== Stored data

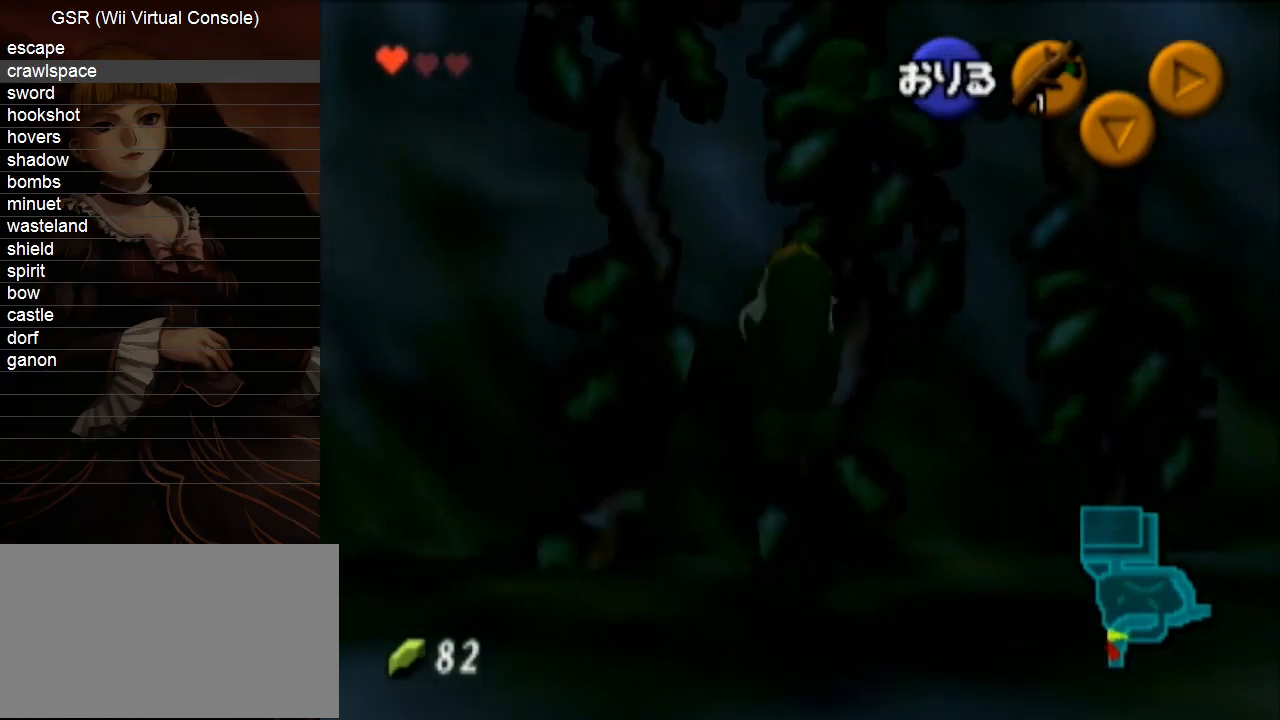
{"buttons": [], "left_stick": "up", "right_stick": "center", "events": [[150, "left_stick", "up"]]}
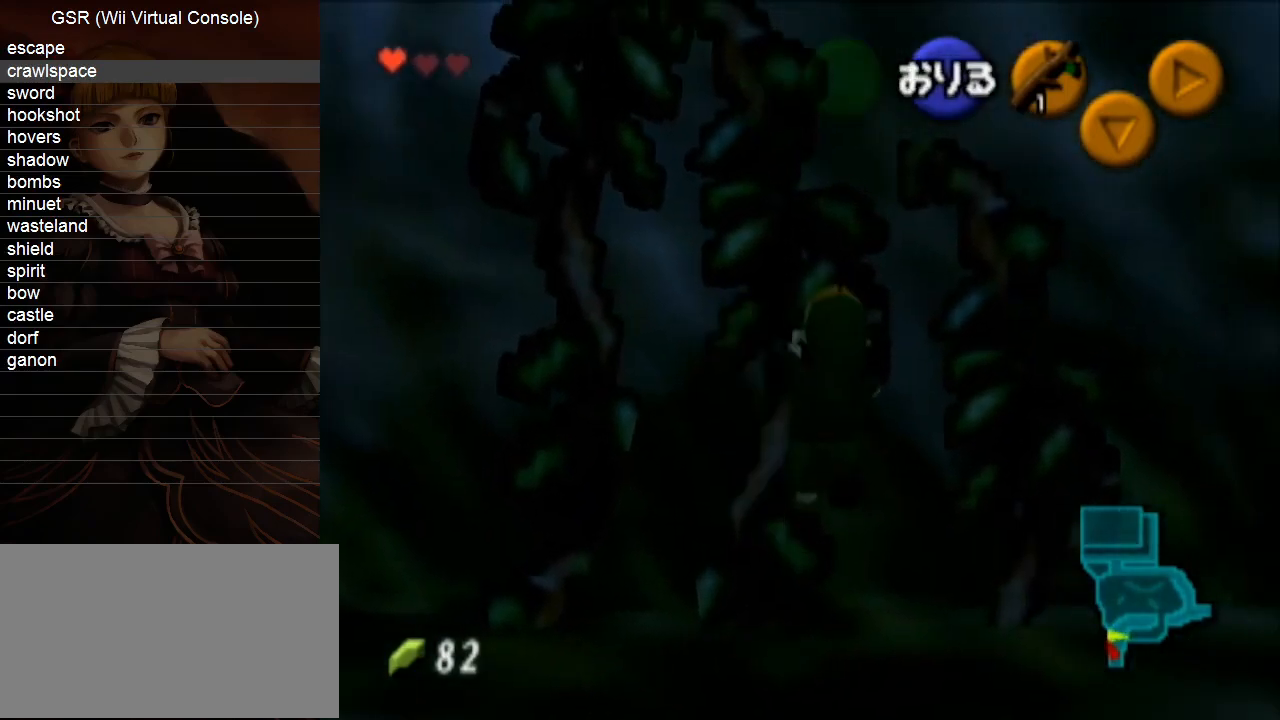
{"buttons": [], "left_stick": "up", "right_stick": "center", "events": []}
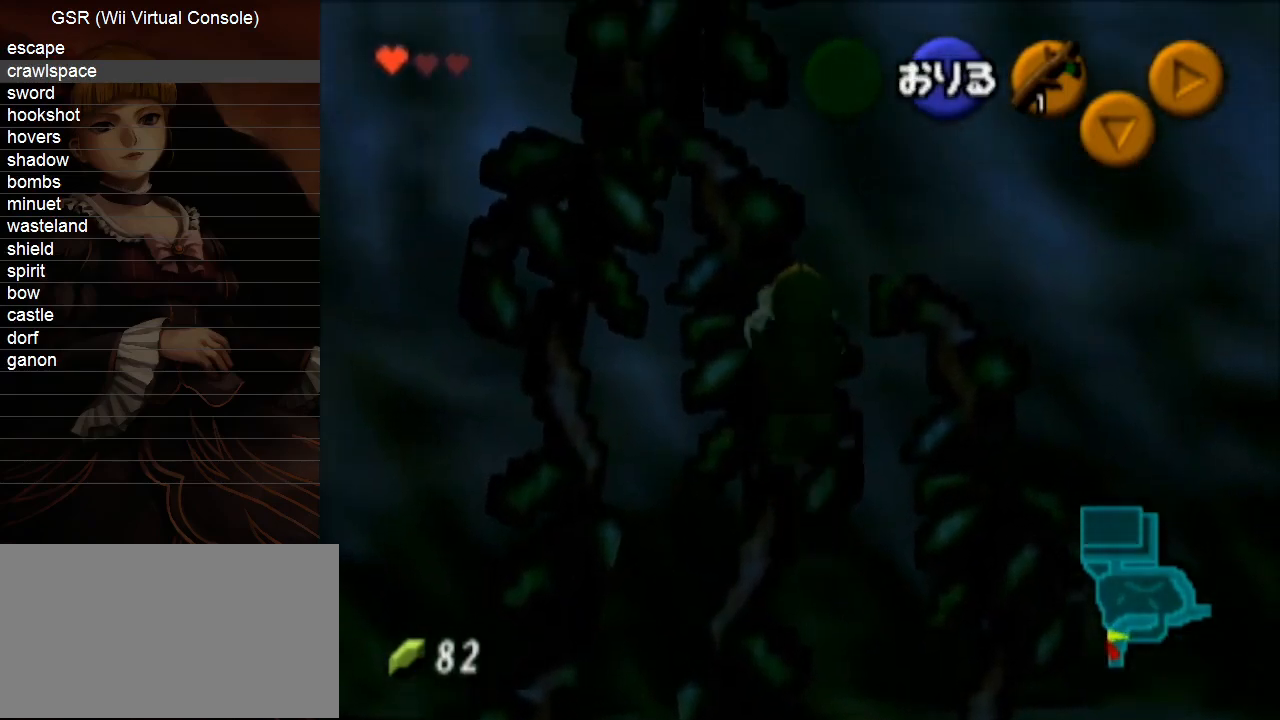
{"buttons": [], "left_stick": "up", "right_stick": "center", "events": []}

====

:: Work to be completed ::
Would you transcribe all of the data exactly, omitting any pictures?

:: Written reply ::
{"buttons": [], "left_stick": "up", "right_stick": "center", "events": [[150, "left_stick", "up"]]}
{"buttons": [], "left_stick": "up", "right_stick": "center", "events": []}
{"buttons": [], "left_stick": "up", "right_stick": "center", "events": []}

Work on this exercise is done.